Selamat Datang di Ruang Tunggu

97 2 0
                                    

Siapa bilang ini cerita fiksi, mungkin kamu salah. Siapa bilang ini kamu, mungkin kamu hanya sedikit merasa. Kamu akan mengetahui siapa dia yang aku tulis dalam cerita ini, dan setelah itu kamu akan bertanya kepada ku siapa dia yang sebenarnya. Tapi terkhusus untuk kamu, yang menyempatkan untuk membaca ini aku berterima kasih karena menyempatkan membaca perasaan aku kepada kamu di saat ini. Jangan mengerutkan dahi gitu, entar senyum kamu terlihat beda dari yang aku lihat kemarin.

Jika kamu temukan aku di dalam nya tidak perlu khawatir aku masih tetap di kamar kok, dengan lagu – lagu yang mengantar kan ku pada barisan diksi puisi, tapi jika kamu ingin mengirim pesan pada ku, tak perlu khawatir juga kalau kamu merasa mengganggu ku, karena memang itu yang aku tunggu. Dan mengenai inspirasi yang kemarin sempat aku bilang ke kamu, inilah hasil nya semoga kamu menikmati ya tulisan dari seorang yang sedang belajar untuk menulis.

Oh iya untuk pembaca yang lain, jangan menerka dulu cerita nya akan bagaiamana, karena nanti kalian akan temukan beberapa part dimana kalian bisa menyimpulkan, tetapi jangan terlalu cepat menyimpulkan, selesaikan aja dulu bacaan ini biar dugaan kalian benar.

Mungkin aku tak perlu banyak ber-mukaddimah, jika kamu dan pembaca yang lain mencari ku, aku sedang di kamar dengan buku, kopi yang sempat aku seduh, dan handphone di sisi kanan ku yang menunggu.

"Selamat Membaca"

-Rabka FS

Yogyakarta, 01 Juli 2019

. . . . . . . . 

Terimakasih senja

Kau hibur hati yang berduka

Tak mengapa walau hanya sedikit saja

Setidaknya kau penawar sebuah nestapa

Aku paham akan sebuah pertemuan yang kadang kala mengantar kita pada sebuah kesedihan, begitu sulit kita berbicara tentang kebahagiaan yang kerap tersembunyi di kelopak mata seseorang yang kita suka. Mungkin kalian sudah membaca sepenggal prolog sebagai pengantar cerita ini, aku tau itu penuh tanya, beberapa orang pasti sudah menerka siapa figur yang akan di kisahkan dalam cerita ini. Ya, tak perlu jauh kita mencari nya sampai ke ujung timur Indonesia atau ke ujung barat Nusantara, tak lain dan tak bukan ialah aku, mahasiswa yang senang berjalan diatas puing – puing luka hanya untuk sekedar mencari sebuah bahagia berkenalan dengan seorang hawa.

"Ini kopi lu" mengejutkan ku yang sedari tadi memandangi ke arah Merapi yanng sedang melihatkan kegagahan nya.

"eh, iya makasih men" jawab ku pendek, sembari meraih gelas kopi di tangan Tanto.

Ya, Tanto adalah teman karib ku, kami bertemu ketika sama – sama masuk dalam organisasi tempat aku belajar, ia seorang yang suka dengan kopi, beberapa kesempatan kami sering menyesap seduhan kopi barista yang tak tau siapa nama dan darimana asal nya di bawah kaki merapi. Melihat jingga di langit yang hendak pamitan dengan seisi bumi melengkapi cerita kami.

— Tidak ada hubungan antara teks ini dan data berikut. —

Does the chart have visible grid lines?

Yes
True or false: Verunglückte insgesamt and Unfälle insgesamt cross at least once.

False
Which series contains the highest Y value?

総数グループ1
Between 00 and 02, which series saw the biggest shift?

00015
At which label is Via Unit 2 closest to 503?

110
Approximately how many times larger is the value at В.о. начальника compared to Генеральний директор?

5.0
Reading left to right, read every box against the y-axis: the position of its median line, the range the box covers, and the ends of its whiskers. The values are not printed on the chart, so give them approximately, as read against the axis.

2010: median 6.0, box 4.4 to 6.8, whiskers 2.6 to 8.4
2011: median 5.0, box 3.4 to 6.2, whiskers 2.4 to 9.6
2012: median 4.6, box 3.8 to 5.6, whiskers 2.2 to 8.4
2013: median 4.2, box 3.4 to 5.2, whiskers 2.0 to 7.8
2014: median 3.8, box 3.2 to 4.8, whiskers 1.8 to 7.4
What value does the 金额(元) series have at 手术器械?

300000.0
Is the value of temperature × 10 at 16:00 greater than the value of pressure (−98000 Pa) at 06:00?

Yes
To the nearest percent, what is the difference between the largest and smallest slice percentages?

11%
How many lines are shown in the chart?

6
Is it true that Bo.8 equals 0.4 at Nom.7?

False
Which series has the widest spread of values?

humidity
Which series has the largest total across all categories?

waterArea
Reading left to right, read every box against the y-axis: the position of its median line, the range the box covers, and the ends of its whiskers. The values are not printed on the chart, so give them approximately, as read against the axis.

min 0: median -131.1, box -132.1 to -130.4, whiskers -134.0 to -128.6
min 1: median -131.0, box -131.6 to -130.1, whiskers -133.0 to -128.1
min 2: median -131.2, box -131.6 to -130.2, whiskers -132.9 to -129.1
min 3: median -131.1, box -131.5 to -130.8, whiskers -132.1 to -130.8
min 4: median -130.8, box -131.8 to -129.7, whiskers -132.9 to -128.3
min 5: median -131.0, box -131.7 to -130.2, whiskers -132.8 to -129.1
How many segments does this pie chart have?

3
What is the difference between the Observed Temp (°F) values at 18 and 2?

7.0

"gimana dengan si doi?" tanya nya, "respon ke elu bagus gak?" sambung nya

"ah, gak tau deh, gimana bilang nya" sambil menyesap kopi yang sudah berada di tangan ku'

"udah elu chat belum? Jangan jual mahal deh men, jual murah aja kagak laku, apalagi jual mahal, bagus di lelang" sambut nya dengan tertawa menyenggol lengan ku.

"dia sama seperti senja men, kadang merah, merekah, bahagia, tapi kadang hitam, gelap, berduka" jawab ku sambil mengingat kutipan dari film yang pernah aku tonton.